Since 2014, Muslim History Tour NYC works to preserve and retell narratives about who we are as a city, and as a nation by bringing attention to Muslims' contributions that have often gone unacknowledged, let alone recognized, by city plaques or dominant histories of the Big Apple. These stories certainly involve religious identity but are also accounts of race, immigration, and labor...of love, family, and loss...of rights denied and liberatory moments. They are ongoing.
Our collective, messy, mixed history as a city and country is incomplete when any one of us is missing. Let us search for and discover history together, so that we may build better, more accountable understandings of our past in a way that promotes a just and inclusive future!
Tour Guide
Dr. Katie Merriman is an Assistant Professor at the University of Detroit Mercy in downtown Detroit, MI and the Director of its Islamic Studies program. She holds a PhD in Religious Studies from the University of North Carolina at Chapel Hill. Her scholarship centers on contemporary Islam, race and religion, and the anthropology of religion and her current research on charitable giving in American Muslim communities explores the intersection of race, class, and moral subjectivities. She also has a background in rights-based work in Arab and Muslim communities in the United States and Jordan and lectures publicly on religious literacy and its relationship to anti-racism practices.

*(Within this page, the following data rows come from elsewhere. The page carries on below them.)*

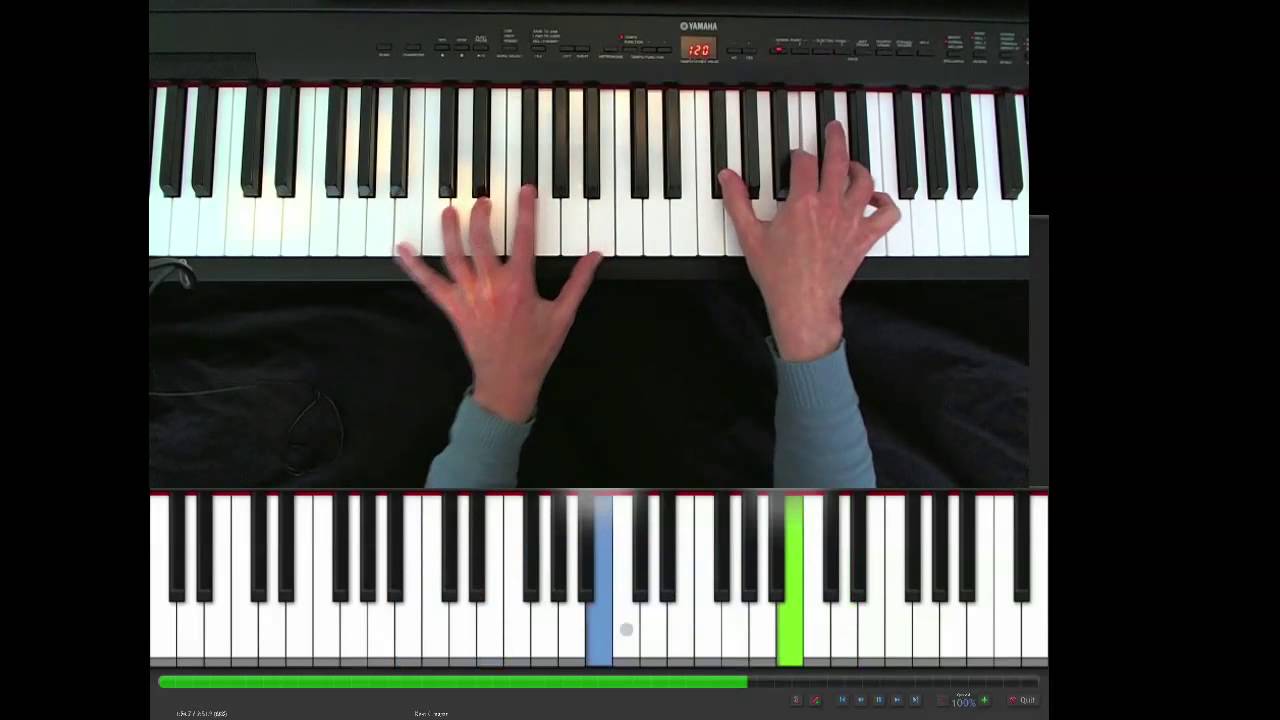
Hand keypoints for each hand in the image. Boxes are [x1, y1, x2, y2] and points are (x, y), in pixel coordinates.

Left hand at [395, 185, 602, 422]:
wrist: (508, 381)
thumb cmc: (536, 350)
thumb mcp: (563, 315)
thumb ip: (578, 282)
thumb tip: (596, 256)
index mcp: (519, 285)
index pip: (525, 238)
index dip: (526, 210)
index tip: (526, 190)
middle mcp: (491, 286)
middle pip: (482, 240)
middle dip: (482, 215)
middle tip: (484, 200)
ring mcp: (469, 296)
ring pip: (455, 255)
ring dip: (450, 230)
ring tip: (450, 211)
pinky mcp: (453, 307)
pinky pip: (429, 283)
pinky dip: (414, 266)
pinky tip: (402, 249)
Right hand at [719, 121, 900, 361]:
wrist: (802, 303)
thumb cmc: (778, 275)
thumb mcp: (749, 235)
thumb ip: (737, 201)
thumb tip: (727, 176)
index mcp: (802, 202)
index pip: (804, 162)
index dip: (798, 155)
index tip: (794, 158)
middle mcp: (831, 206)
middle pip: (839, 159)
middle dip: (835, 138)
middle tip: (833, 128)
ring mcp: (851, 220)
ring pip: (865, 181)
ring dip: (858, 167)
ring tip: (851, 163)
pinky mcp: (865, 237)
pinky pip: (887, 214)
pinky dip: (886, 202)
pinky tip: (875, 198)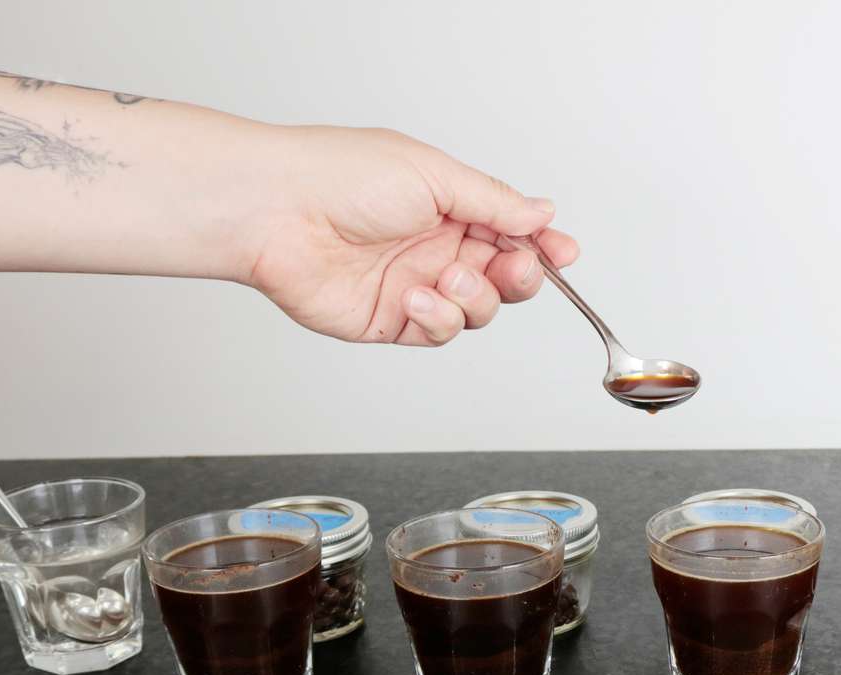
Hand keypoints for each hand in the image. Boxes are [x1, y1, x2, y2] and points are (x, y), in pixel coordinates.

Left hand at [242, 126, 578, 344]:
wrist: (276, 212)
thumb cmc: (340, 176)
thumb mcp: (435, 176)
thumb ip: (494, 203)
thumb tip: (542, 213)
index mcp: (448, 204)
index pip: (511, 231)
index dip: (541, 245)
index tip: (564, 254)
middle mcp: (434, 246)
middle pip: (504, 278)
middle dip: (519, 277)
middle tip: (514, 268)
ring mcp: (414, 284)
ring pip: (477, 310)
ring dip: (473, 297)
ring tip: (445, 274)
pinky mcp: (390, 320)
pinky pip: (438, 332)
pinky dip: (437, 318)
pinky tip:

Merriman is a passionate amateur historian of New York City as well. Her father, a native of Washington Heights and NYC-related bibliophile, taught her to value the city’s museums and public spaces and read its passing centuries through architecture. She can walk blindfolded and backwards through the Bronx Zoo and Metropolitan Museum of Art and believes the Louis Armstrong House in Corona is the most underrated museum in the city.